Ci sono gruppi e musicisti di mezzo seoclo fa, nella storia della musica popular più colta e disponibile al confronto con le avanguardie coeve, che restano incistati nel cuore e nella mente degli appassionati a prescindere dallo scadenzario dei decenni. Sono punti fermi, l’anagrafe conta ben poco, e da loro neppure si pretende, come per certi patetici personaggi del rock mainstream, che appaiano «per sempre giovani». Piuttosto, li ritrovate citati in film, conferenze, in libri che ricostruiscono lo Zeitgeist, lo «spirito di un’epoca» irripetibile. Ad esempio i Soft Machine. Nome ricavato da un romanzo estremo di William Burroughs, creatura sonora bizzarra e particolarissima assemblatasi nella Londra ancora scalpitante e Swingin’, di casa in quell’Ufo Club tempio dell’underground dove anche i Pink Floyd delle origini muovevano i primi passi psichedelici, sotto la guida dello sciamano riluttante Syd Barrett.«Høvikodden 1971» vive di improvvisazioni furiose e celestiali

GRUPPI che sfidano l’oblio e sono attualissimi oggi com’erano avanti di decenni cinquant’anni fa: i Softs li trovate ad esempio citati in romanzi splendidi di Jonathan Coe e Michael Zadoorian.
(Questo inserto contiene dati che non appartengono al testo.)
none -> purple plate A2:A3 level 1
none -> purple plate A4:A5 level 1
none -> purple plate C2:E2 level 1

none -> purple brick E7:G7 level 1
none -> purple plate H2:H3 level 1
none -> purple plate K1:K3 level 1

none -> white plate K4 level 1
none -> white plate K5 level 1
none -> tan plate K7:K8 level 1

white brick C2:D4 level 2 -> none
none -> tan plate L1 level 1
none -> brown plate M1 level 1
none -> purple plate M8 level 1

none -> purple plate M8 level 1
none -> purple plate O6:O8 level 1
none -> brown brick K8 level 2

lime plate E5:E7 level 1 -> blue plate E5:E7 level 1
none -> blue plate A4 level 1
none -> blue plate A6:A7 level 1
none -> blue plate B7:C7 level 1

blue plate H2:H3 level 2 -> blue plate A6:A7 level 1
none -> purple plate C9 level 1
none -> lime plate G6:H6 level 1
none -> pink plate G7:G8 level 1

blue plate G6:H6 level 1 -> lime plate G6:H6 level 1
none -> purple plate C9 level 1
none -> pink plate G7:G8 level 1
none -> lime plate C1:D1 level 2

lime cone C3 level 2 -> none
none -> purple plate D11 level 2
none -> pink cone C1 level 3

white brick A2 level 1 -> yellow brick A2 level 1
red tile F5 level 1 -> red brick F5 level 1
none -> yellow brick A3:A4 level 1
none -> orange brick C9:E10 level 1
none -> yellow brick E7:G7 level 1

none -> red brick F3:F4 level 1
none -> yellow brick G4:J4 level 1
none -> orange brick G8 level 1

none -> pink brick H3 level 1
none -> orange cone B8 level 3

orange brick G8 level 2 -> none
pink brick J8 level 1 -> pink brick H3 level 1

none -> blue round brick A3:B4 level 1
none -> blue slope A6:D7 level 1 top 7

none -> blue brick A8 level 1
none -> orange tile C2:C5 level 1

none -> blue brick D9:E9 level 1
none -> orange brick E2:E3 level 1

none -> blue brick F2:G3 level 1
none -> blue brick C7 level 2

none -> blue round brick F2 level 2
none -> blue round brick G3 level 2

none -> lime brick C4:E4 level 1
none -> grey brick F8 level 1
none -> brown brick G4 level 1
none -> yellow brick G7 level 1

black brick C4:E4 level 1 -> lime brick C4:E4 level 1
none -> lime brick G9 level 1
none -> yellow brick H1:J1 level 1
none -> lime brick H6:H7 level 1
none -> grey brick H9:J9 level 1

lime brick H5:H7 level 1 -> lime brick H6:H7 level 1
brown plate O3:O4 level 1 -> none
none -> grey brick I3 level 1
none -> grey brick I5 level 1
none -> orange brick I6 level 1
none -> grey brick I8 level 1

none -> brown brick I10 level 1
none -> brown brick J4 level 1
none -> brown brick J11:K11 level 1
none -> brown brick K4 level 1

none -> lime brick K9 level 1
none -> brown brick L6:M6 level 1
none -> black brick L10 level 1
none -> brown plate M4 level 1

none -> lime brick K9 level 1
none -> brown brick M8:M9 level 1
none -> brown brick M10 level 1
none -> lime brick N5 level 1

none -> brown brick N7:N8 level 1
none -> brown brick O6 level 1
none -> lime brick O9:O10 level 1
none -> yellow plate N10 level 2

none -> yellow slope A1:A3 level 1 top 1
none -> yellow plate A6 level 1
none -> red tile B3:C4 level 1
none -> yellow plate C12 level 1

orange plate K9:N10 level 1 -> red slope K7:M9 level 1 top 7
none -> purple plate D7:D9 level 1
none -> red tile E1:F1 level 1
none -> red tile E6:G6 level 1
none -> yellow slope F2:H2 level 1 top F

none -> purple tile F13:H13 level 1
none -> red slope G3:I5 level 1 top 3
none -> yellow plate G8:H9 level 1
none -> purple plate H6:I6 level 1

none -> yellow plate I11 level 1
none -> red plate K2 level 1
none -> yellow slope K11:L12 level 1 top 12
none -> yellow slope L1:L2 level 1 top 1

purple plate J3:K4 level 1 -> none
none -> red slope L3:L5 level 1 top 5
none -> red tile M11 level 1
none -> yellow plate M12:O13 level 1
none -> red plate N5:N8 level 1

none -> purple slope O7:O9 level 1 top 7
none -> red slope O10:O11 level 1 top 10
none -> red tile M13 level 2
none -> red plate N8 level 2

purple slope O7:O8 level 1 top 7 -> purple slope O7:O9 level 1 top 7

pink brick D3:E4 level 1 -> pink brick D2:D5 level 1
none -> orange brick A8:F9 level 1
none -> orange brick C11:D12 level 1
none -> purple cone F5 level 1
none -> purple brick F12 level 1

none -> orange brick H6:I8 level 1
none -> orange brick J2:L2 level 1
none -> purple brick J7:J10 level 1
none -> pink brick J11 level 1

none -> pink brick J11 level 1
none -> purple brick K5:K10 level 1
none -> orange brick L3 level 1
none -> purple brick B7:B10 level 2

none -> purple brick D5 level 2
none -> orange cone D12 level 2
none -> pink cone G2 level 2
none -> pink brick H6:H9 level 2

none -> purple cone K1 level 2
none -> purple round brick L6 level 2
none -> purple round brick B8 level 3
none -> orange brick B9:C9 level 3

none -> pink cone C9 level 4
Ed esiste ancora oggi una band Soft Machine: neppure uno dei membri originali dal lontano 1966, spirito e inclinazioni musicali quasi intatte. Succede però, a volte, che ripescaggi fortuiti in archivi dimenticati ci facciano assistere a vere e propri resurrezioni di un’incarnazione particolarmente felice di un band. Se provate a chiedere a un buon conoscitore di musica quale sarebbe l’incarnazione ideale della «Macchina morbida» che vorrebbe rivedere su un palco, le risposte sarebbero quasi unanimi: i Soft Machine del 1970- 71. Un formidabile, impattante grumo di creatività che convogliava le energie fresche e geniali di Hugh Hopper, basso elettrico, Mike Ratledge, tastiere, Elton Dean, sax contralto e saxello, Robert Wyatt, batterista e vocalist.
La formazione che incise Third e Four, album che ancora oggi sono un tesoro di idee e soluzioni sonore, in quella terra di nessuno ancora oggi da finire di dissodare che ingloba rock progressivo e psichedelia, jazz d’avanguardia e soluzioni riprese dalle note contemporanee classiche. La macchina del tempo ora l’abbiamo, per cogliere i Soft Machine in pieno fulgore, in due concerti successivi e integrali ripresi il 27 e 28 febbraio del 1971. Un superbo cofanetto da quattro cd pubblicato dalla benemerita Cuneiform, Høvikodden 1971.

LA LOCATION è lo Heni-Onstad Art Center, vicino a Oslo, un museo d’arte contemporanea. Era successo che Mark Boyle e compagna, Joan Hills, la Boyle Family, pregiato nome d’arte nel campo della produzione di film e immagini psichedeliche come Sensual Laboratory avevano ricontattato i Soft Machine per un’ultima occasione di lavoro assieme, dopo esser stati la «parte visuale» della loro musica nel ’67 e nel ’68, in Europa e nel tour americano in cui la Macchina condivideva il palco con Jimi Hendrix.
In quelle due sere al Museo norvegese c’era Hand Voigt, fan della band, che notò qualcuno nei concerti alle prese con microfoni e registratori professionali nelle due serate: era Meny Bloch, suo collega nel Norske Teatret, tecnico del suono tedesco. Le registrazioni finirono archiviate nella Biblioteca Nazionale della Norvegia, e Voigt, ricordando la successione degli eventi, un giorno è riuscito a localizzare, mezzo secolo dopo, il posto dove giacevano le bobine. Che, ulteriormente rimasterizzate e ripulite, oggi sono il cuore scinitllante e freschissimo di questo cofanetto.
Ci troverete, oltre alla polpa principale di Third e Fourth, l’inedita All White, Neo – Caliban Grides, poi finita sul magnifico album solo di Elton Dean, ci troverete improvvisazioni furiose e celestiali, i momenti in cui Robert Wyatt improvvisa con la voce. A volte il futuro è chiuso negli archivi.